Saved entries:
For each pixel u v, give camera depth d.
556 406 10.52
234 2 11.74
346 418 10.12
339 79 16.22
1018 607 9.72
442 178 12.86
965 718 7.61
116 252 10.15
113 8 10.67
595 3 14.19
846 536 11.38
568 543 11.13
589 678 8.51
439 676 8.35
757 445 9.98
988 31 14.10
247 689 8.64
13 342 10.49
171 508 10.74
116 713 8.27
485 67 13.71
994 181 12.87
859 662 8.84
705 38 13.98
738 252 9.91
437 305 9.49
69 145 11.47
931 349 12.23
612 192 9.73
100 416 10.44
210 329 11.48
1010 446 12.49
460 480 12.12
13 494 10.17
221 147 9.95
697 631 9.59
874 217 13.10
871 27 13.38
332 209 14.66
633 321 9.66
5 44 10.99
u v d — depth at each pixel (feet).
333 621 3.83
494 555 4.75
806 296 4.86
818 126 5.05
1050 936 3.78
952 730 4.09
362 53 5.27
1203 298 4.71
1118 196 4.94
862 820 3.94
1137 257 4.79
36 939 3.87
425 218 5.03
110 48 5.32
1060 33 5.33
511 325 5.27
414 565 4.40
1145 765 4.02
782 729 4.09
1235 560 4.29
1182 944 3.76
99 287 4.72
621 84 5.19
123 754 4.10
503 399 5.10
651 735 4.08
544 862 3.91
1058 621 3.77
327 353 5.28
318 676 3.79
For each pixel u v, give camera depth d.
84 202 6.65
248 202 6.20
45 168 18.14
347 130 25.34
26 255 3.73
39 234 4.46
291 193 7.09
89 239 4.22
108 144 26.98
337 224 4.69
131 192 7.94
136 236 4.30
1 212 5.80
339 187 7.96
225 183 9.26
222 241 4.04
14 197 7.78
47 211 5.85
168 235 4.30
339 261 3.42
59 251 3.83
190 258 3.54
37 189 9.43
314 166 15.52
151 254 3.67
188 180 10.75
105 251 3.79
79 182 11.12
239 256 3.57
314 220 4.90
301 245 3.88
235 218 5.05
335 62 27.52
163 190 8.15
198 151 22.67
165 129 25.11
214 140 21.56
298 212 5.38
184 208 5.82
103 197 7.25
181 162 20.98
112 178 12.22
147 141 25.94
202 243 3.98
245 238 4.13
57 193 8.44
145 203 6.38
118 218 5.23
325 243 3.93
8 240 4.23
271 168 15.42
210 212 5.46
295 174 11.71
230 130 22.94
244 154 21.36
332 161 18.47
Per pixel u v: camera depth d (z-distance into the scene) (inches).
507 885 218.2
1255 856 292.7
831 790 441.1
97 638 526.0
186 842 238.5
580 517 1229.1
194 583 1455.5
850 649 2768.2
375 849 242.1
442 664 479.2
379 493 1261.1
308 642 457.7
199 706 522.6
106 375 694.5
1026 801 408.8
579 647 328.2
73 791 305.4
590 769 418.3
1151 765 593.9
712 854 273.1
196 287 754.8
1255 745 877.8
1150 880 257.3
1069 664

• [Exercise]:
Reproduce only the lines above spanning from the line containing "544 862 3.91" through the line containing "136 236 4.30", word for word.

• [Response]:
544 862 3.91
1058 621 3.77
327 353 5.28
318 676 3.79
For each pixel u v, give camera depth d.
84 202 6.65
248 202 6.20
45 168 18.14
347 130 25.34
26 255 3.73
39 234 4.46
291 193 7.09
89 239 4.22
108 144 26.98
337 224 4.69
131 192 7.94
136 236 4.30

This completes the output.